Beberapa hal unik di balik “mata” raksasa ini:
- Bukan kawah meteor. Dulu bentuknya yang hampir bulat sempat membuat ilmuwan menduga Richat Structure adalah bekas tumbukan meteor. Namun penelitian geologi menunjukkan struktur ini lebih cocok dijelaskan sebagai kubah batuan yang terangkat, atau domed anticline, kemudian terkikis selama jutaan tahun.
- Lingkarannya terbentuk karena batuan “kalah kuat”. Tidak semua batuan mengalami erosi dengan kecepatan yang sama. Batuan yang lebih tahan erosi bertahan sebagai punggungan, sementara lapisan yang lebih mudah terkikis berubah menjadi lembah. Pola naik-turun inilah yang akhirnya membentuk lingkaran konsentris seperti iris mata.
- Ukurannya bukan kaleng-kaleng. Struktur Richat memiliki bentang sekitar 40 kilometer menurut NASA dan USGS, sementara beberapa sumber pengamatan satelit mencatat ukurannya dapat mencapai sekitar 50 kilometer tergantung bagian struktur yang dihitung.
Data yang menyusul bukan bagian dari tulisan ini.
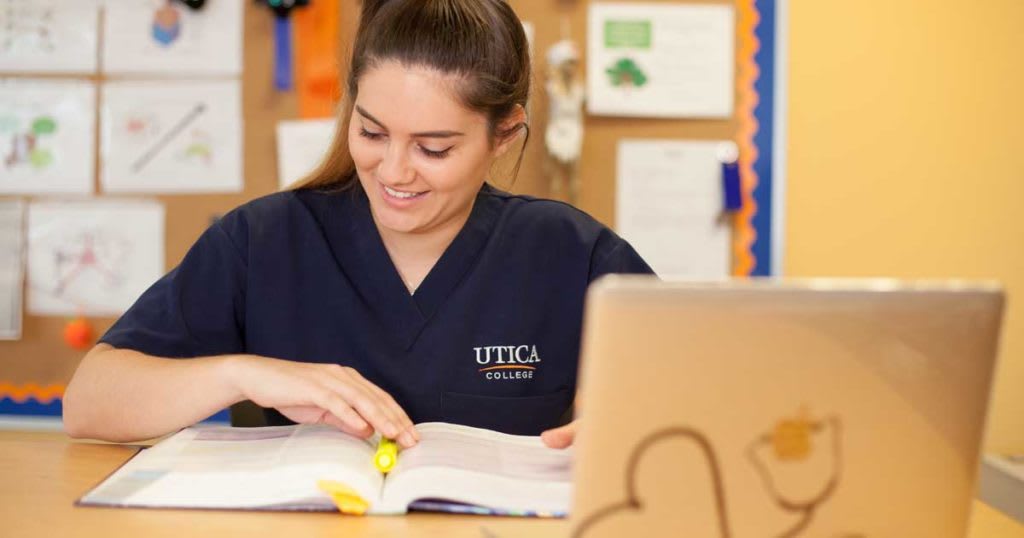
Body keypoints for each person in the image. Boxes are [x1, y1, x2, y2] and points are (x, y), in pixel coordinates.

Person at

Jadi, ini bukan “mata” kecil yang kebetulan terlihat dari drone.
- Angin ikut menjadi seniman. Lokasinya berada di Sahara, sehingga angin dan air selama waktu yang sangat panjang ikut mengikis permukaan serta membantu membuka lapisan-lapisan batuan yang berbeda. Bahkan angin timur laut yang terus-menerus membantu menjaga sebagian kubah relatif bebas dari pasir.
- Lapisan di dalamnya seperti arsip sejarah Bumi. Cincin-cincin tersebut bukan sekadar pola cantik. Perbedaan warna dan bentuknya menunjukkan adanya berbagai jenis batuan sedimen dan batuan beku yang tersingkap akibat erosi. Bagian-bagian tertentu juga memperlihatkan lapisan batuan dengan usia yang berbeda.
Yang bikin fenomena ini makin menarik adalah cara alam membentuk sesuatu yang terlihat begitu “rapi” tanpa benar-benar merencanakannya. Bayangin ada kubah batuan yang terangkat jauh di masa lalu, lalu selama jutaan tahun permukaannya digerus angin, air, dan proses pelapukan. Karena tiap jenis batu punya tingkat ketahanan berbeda, bagian yang kuat tetap nongol sementara bagian yang lebih lunak terkikis. Hasil akhirnya adalah pola lingkaran bertingkat yang dari atas terlihat seperti mata raksasa. Fenomena semacam ini juga menunjukkan kenapa perspektif dari luar angkasa sangat penting dalam geologi. Dari permukaan, kita cuma melihat bukit dan lembah yang terpisah-pisah. Namun dari satelit atau orbit, pola besarnya langsung kelihatan. NASA bahkan mencatat bahwa struktur ini sangat sulit dikenali dari daratan, tetapi tampak jelas ketika dilihat dari angkasa.
Jadi, kalau ada yang bilang Bumi punya “mata”, secara harfiah memang bukan begitu. Tapi Eye of the Sahara membuktikan bahwa alam bisa menciptakan bentuk yang kelihatan seperti karya seni raksasa. Bedanya, senimannya bukan manusia—melainkan tekanan geologi, batuan, angin, air, dan waktu yang bekerja bareng selama jutaan tahun.